| STATED PROBLEM |
Copy every one of the records below line for line, with no changes.

| DATASET EXCERPTS |
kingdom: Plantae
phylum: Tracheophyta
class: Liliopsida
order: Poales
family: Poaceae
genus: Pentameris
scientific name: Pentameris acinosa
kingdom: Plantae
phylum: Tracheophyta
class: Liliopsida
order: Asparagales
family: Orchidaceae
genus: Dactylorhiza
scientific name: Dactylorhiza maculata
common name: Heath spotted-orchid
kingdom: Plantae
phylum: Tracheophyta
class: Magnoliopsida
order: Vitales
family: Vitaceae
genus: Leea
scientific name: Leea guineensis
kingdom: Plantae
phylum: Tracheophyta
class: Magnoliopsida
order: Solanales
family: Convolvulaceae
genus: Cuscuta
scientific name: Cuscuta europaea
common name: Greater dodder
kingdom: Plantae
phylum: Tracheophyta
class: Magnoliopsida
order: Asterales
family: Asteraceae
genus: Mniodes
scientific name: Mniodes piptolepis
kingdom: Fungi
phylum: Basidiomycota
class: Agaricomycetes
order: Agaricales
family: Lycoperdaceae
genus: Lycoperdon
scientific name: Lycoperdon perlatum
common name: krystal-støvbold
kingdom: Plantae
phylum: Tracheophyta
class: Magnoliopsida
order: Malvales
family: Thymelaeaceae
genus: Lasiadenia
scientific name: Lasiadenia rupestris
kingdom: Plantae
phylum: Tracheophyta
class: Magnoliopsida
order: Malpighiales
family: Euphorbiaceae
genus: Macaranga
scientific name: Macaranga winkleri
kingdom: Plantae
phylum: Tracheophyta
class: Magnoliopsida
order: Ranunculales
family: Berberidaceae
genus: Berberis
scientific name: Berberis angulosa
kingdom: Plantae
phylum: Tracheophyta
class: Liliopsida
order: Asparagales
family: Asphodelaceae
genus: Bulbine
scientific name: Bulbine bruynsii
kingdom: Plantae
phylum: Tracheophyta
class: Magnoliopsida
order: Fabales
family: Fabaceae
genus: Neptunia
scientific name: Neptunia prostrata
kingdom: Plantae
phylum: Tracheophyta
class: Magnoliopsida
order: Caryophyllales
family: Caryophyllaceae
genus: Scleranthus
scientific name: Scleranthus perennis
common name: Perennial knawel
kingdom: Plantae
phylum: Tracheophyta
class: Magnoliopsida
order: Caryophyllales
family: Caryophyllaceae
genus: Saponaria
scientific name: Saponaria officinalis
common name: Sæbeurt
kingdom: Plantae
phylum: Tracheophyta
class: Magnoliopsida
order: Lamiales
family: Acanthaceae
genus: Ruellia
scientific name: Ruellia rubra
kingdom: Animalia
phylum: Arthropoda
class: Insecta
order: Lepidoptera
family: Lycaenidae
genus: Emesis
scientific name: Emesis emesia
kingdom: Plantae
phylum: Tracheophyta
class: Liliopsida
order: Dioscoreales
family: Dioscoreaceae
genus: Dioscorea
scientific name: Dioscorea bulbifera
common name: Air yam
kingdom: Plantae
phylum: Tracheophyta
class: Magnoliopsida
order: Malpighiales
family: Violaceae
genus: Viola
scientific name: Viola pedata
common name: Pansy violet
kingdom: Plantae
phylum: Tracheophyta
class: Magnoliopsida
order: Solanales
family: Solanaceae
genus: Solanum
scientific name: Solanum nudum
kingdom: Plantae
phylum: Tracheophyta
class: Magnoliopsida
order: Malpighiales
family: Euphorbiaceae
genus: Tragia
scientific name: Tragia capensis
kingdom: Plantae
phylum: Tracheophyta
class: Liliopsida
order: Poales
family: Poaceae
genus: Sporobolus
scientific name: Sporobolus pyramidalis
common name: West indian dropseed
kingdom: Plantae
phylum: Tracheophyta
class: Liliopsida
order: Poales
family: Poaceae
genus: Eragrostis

| TASK RESULT |
kingdom: Plantae
phylum: Tracheophyta
class: Liliopsida
order: Poales
family: Poaceae
genus: Pentameris
scientific name: Pentameris acinosa
kingdom: Plantae
phylum: Tracheophyta
class: Liliopsida
order: Asparagales
family: Orchidaceae
genus: Dactylorhiza
scientific name: Dactylorhiza maculata
common name: Heath spotted-orchid
kingdom: Plantae
phylum: Tracheophyta
class: Magnoliopsida
order: Vitales
family: Vitaceae
genus: Leea
scientific name: Leea guineensis
kingdom: Plantae
phylum: Tracheophyta
class: Magnoliopsida
order: Solanales
family: Convolvulaceae
genus: Cuscuta
scientific name: Cuscuta europaea
common name: Greater dodder
kingdom: Plantae
phylum: Tracheophyta
class: Magnoliopsida
order: Asterales
family: Asteraceae
genus: Mniodes
scientific name: Mniodes piptolepis
kingdom: Fungi
phylum: Basidiomycota
class: Agaricomycetes
order: Agaricales
family: Lycoperdaceae
genus: Lycoperdon
scientific name: Lycoperdon perlatum
common name: krystal-støvbold
kingdom: Plantae
phylum: Tracheophyta
class: Magnoliopsida
order: Malvales
family: Thymelaeaceae
genus: Lasiadenia
scientific name: Lasiadenia rupestris
kingdom: Plantae
phylum: Tracheophyta
class: Magnoliopsida
order: Malpighiales
family: Euphorbiaceae
genus: Macaranga
scientific name: Macaranga winkleri
kingdom: Plantae
phylum: Tracheophyta
class: Magnoliopsida
order: Ranunculales
family: Berberidaceae
genus: Berberis
scientific name: Berberis angulosa
kingdom: Plantae
phylum: Tracheophyta
class: Liliopsida
order: Asparagales
family: Asphodelaceae
genus: Bulbine
scientific name: Bulbine bruynsii
kingdom: Plantae
phylum: Tracheophyta
class: Magnoliopsida
order: Fabales
family: Fabaceae
genus: Neptunia
scientific name: Neptunia prostrata
kingdom: Plantae
phylum: Tracheophyta
class: Magnoliopsida
order: Caryophyllales
family: Caryophyllaceae
genus: Scleranthus
scientific name: Scleranthus perennis
common name: Perennial knawel
kingdom: Plantae
phylum: Tracheophyta
class: Magnoliopsida
order: Caryophyllales
family: Caryophyllaceae
genus: Saponaria
scientific name: Saponaria officinalis
common name: Sæbeurt
kingdom: Plantae
phylum: Tracheophyta
class: Magnoliopsida
order: Lamiales
family: Acanthaceae
genus: Ruellia
scientific name: Ruellia rubra
kingdom: Animalia
phylum: Arthropoda
class: Insecta
order: Lepidoptera
family: Lycaenidae
genus: Emesis
scientific name: Emesis emesia
kingdom: Plantae
phylum: Tracheophyta
class: Liliopsida
order: Dioscoreales
family: Dioscoreaceae
genus: Dioscorea
scientific name: Dioscorea bulbifera
common name: Air yam
kingdom: Plantae
phylum: Tracheophyta
class: Magnoliopsida
order: Malpighiales
family: Violaceae
genus: Viola
scientific name: Viola pedata
common name: Pansy violet
kingdom: Plantae
phylum: Tracheophyta
class: Magnoliopsida
order: Solanales
family: Solanaceae
genus: Solanum
scientific name: Solanum nudum
kingdom: Plantae
phylum: Tracheophyta
class: Magnoliopsida
order: Malpighiales
family: Euphorbiaceae
genus: Tragia
scientific name: Tragia capensis
kingdom: Plantae
phylum: Tracheophyta
class: Liliopsida
order: Poales
family: Poaceae
genus: Sporobolus
scientific name: Sporobolus pyramidalis
common name: West indian dropseed
kingdom: Plantae
phylum: Tracheophyta
class: Liliopsida
order: Poales
family: Poaceae
genus: Eragrostis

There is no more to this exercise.